▶ _TEXT SHOWN_
※

The latest launchers are specially designed to accommodate the advanced "Izdelie 53" drones. These kamikaze UAVs will be employed in a swarm of drones concept for targeted strikes against group objectives. When one Lancet drone detects armored vehicles or concentrations of targets, it shares this information with the rest of the drones in the swarm, leading to a coordinated and efficient destruction of the identified targets.

Due to the growing importance of kamikaze drones on the frontlines, there is a rising demand, leading to increased production of these aerial weapons.

These advancements in Russia's kamikaze drone production are expected to have significant implications for modern warfare strategies and could potentially shape the dynamics of future conflicts.

The Lancet, officially designated as Item 52/Item 51, is an unmanned aerial vehicle (UAV) and loitering munition developed by the Russian company ZALA Aero Group, part of the Kalashnikov Concern. It was unveiled at the ARMY-2019 military expo in Moscow in June 2019.

The ZALA Lancet serves multiple purposes, functioning for both reconnaissance and strike missions. It can reach a maximum range of 40 kilometers (25 miles) and has a maximum takeoff weight of up to 12 kilograms (26 pounds). When in combat mode, it can be armed with high explosive (HE) or HE-fragmentation warheads. The drone features optical-electronic guidance and a TV guidance unit, enabling control during the terminal stage of its flight. Additionally, it incorporates intelligence, navigation, and communications modules for enhanced operational capabilities.

One remarkable feature of the Lancet is its "air mining" role, allowing the drone to dive at high speeds, up to 300 kilometers per hour (190 mph), to engage and strike enemy unmanned combat aerial vehicles (UCAVs) mid-flight, effectively neutralizing them. The Lancet can be launched from ground-based or sea platforms, such as the Raptor-class patrol boats, using a catapult launcher. It operates with the power of an electric motor.

Different variants of the Lancet drone are available, each serving distinct purposes and possessing varying capabilities.

The Lancet-3 is the basic and larger variant with a 40-minute endurance. It has a considerable carrying capacity, with the ability to hold a maximum payload of three kilograms (6.6 pounds) and a maximum takeoff weight of 12 kilograms (26 pounds). Operating at speeds ranging from 80 to 110 kilometers per hour (50-68 mph), the Lancet-3 is designed to cover a wider area and undertake longer missions.

On the other hand, the Lancet-1 represents a smaller version of its counterpart, the Lancet-3. With a reduced endurance of 30 minutes, the Lancet-1 is more compact and agile. It can carry a one-kilogram (2.2 pounds) payload and has a maximum takeoff weight of 5 kilograms (11 pounds). Despite its shorter flight duration, the Lancet-1 is ideal for more targeted operations and maneuvering through confined spaces.

※

[Stored data entries]
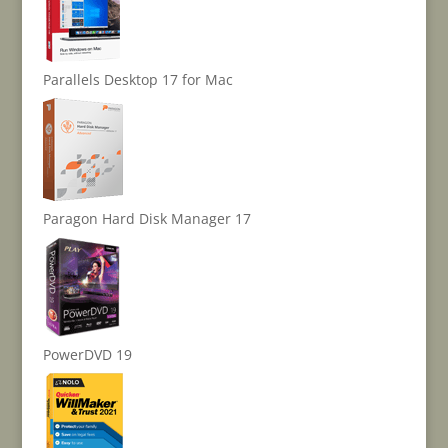
Parallels Desktop 17 for Mac
Paragon Hard Disk Manager 17
PowerDVD 19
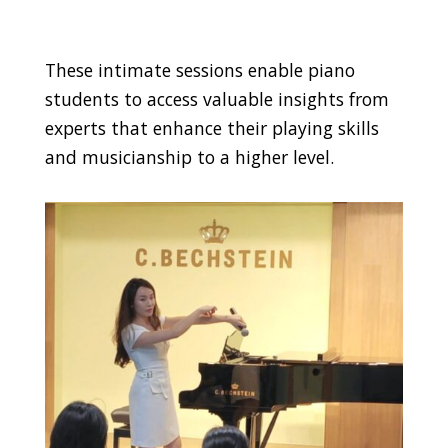
These intimate sessions enable piano
students to access valuable insights from
experts that enhance their playing skills
and musicianship to a higher level.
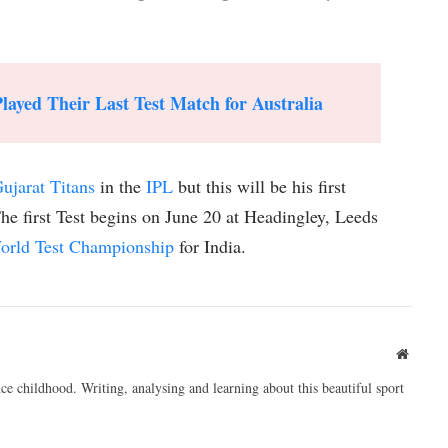
ayed Their Last Test Match for Australia
ujarat Titans
in the
IPL
but this will be his first
The first Test begins on June 20 at Headingley, Leeds
orld Test Championship
for India.
Websit
ce childhood. Writing, analysing and learning about this beautiful sport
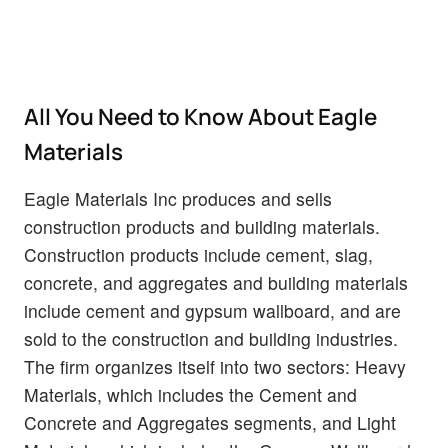
All You Need to Know About Eagle
Materials
Eagle Materials Inc produces and sells
construction products and building materials.
Construction products include cement, slag,
concrete, and aggregates and building materials
include cement and gypsum wallboard, and are
sold to the construction and building industries.
The firm organizes itself into two sectors: Heavy
Materials, which includes the Cement and
Concrete and Aggregates segments, and Light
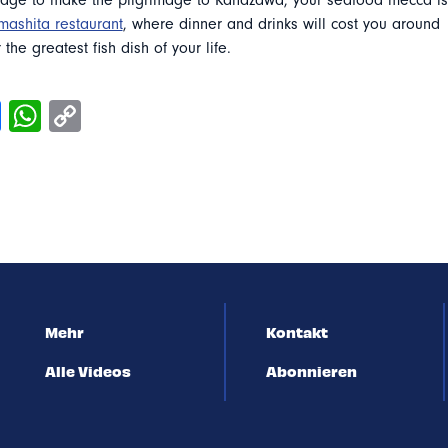
ge to make the pilgrimage to Kanazawa, your seafood mecca is
mashita restaurant
, where dinner and drinks will cost you around
 the greatest fish dish of your life.
Mehr
Kontakt
Alle Videos
Abonnieren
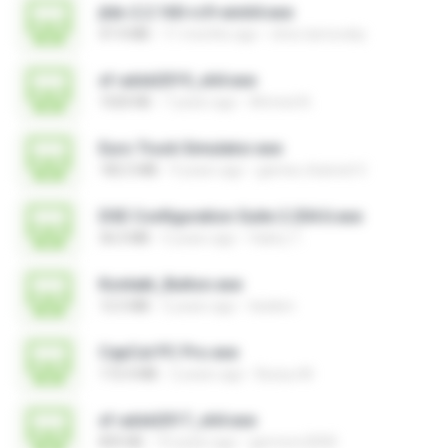
jtdx-2.2.160-rc9-win64.exe
47.4 MB
11 months ago
chris.tarnovsky
xf-adsk2019_x64.exe
1020 KB
7 years ago
Ahmed A.
Euro Truck Simulator.exe
182.5 MB
9 years ago
games channel V.
DSE Configuration Suite 2.204.6.exe
36.0 MB
5 years ago
Valery T.
Kontakt_Button.exe
12.5 MB
2 years ago
tieskim
CapCut PC Pro.exe
172.4 MB
2 years ago
Bunyu M.
xf-adsk2017_x64.exe
835 KB
10 years ago
germoro2000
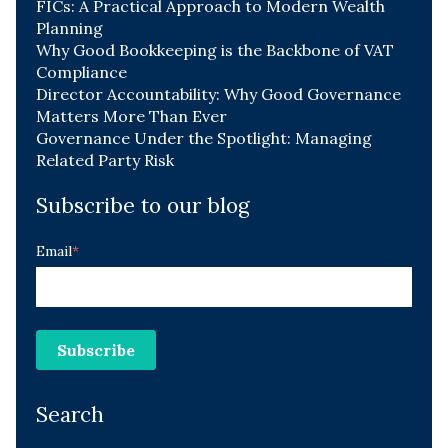
FICs: A Practical Approach to Modern Wealth
Planning
Why Good Bookkeeping is the Backbone of VAT
Compliance
Director Accountability: Why Good Governance
Matters More Than Ever
Governance Under the Spotlight: Managing
Related Party Risk
Subscribe to our blog
Email
*
Search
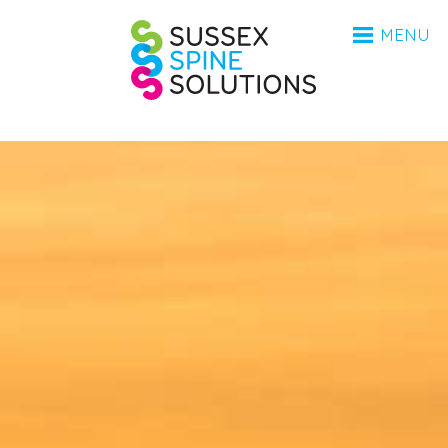
HOME
Sussex Spine Sol
MENU
ANATOMY
CONDITIONS
INVESTIGATIONS
PROCEDURES
AFTERCARE
BSR
MEDICO-LEGAL
FAQ
ABOUT
ABOUT
CONTACT
COVID-19 UPDATE 2023
UPDATE 2025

※

▶ _ACTION ITEM 1_
Duplicate the part of the Lancet drone passage starting with "The ZALA Lancet" and going on through "enhanced operational capabilities.".
▶ _ACTION ITEM 2_
According to the Lancet drone passage, what is the endurance of the Lancet-1?
Work from the Lancet drone passage alone.

▶ _REPLY 1_
The ZALA Lancet serves multiple purposes, functioning for both reconnaissance and strike missions. It can reach a maximum range of 40 kilometers (25 miles) and has a maximum takeoff weight of up to 12 kilograms (26 pounds). When in combat mode, it can be armed with high explosive (HE) or HE-fragmentation warheads. The drone features optical-electronic guidance and a TV guidance unit, enabling control during the terminal stage of its flight. Additionally, it incorporates intelligence, navigation, and communications modules for enhanced operational capabilities.

▶ _REPLY 2_
30 minutes.